Formulate Insight: The Trust Deficit Revealed
After two weeks in Lagos markets gathering ground truth data, our team joined the broader CATS Hackathon community for virtual sessions on November 26th and 29th. These marathon Google Meet gatherings brought together all eleven teams to process what we’d witnessed and identify patterns across dozens of individual observations.
The Data Dump
The first session on Wednesday evening felt overwhelming. Each team arrived with raw data from their field research. Market traders who couldn’t access loans despite years of profitable operations. Waste collectors facing financial exclusion despite handling fourteen thousand metric tons of daily refuse. Farmers unable to prove harvest productivity. University students paying tuition for crumbling infrastructure with no accountability mechanisms.
The problems seemed disconnected. Financial exclusion and infrastructure accountability don’t share obvious connections. But as teams presented their findings, something unexpected emerged. Every problem shared a common root: invisibility and opacity creating trust deficits that paralyzed economic activity and institutional accountability.
Pattern Recognition
For Catalyst specifically, three patterns crystallized from our market research that shaped our entire solution approach.
The first pattern was systematic invisibility. Forty million merchants conducting trillions of naira in annual economic activity yet remaining completely undetectable to formal financial systems. Their businesses weren’t failing. Their creditworthiness wasn’t questionable. Their economic contribution was massive. But traditional banking infrastructure literally couldn’t see them because it was designed to process audited financial statements, formal credit histories, and physical collateral documentation. Cash based informal commerce didn’t generate the paper trail banks required, rendering productive businesses invisible regardless of actual performance.
The second pattern was the collateral trap. Multiple merchants described wanting to expand operations, upgrade equipment, or increase inventory but being blocked by collateral requirements. A young entrepreneur with fashion design skills, proven sales ability, and established customer relationships couldn’t access five hundred thousand naira because she didn’t own land or vehicles. The banking system optimized for asset seizure rather than productive investment, systematically excluding youth and informal economy participants regardless of business capability.

**Written request**. Translate this sentence from the piece on trust deficits above into Spanish: "The first session on Wednesday evening felt overwhelming."

**Material provided**.
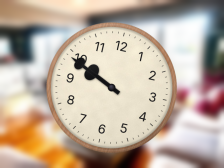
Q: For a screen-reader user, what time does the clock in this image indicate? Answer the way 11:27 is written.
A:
9:49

**Solution**. La primera sesión del miércoles por la noche resultó abrumadora.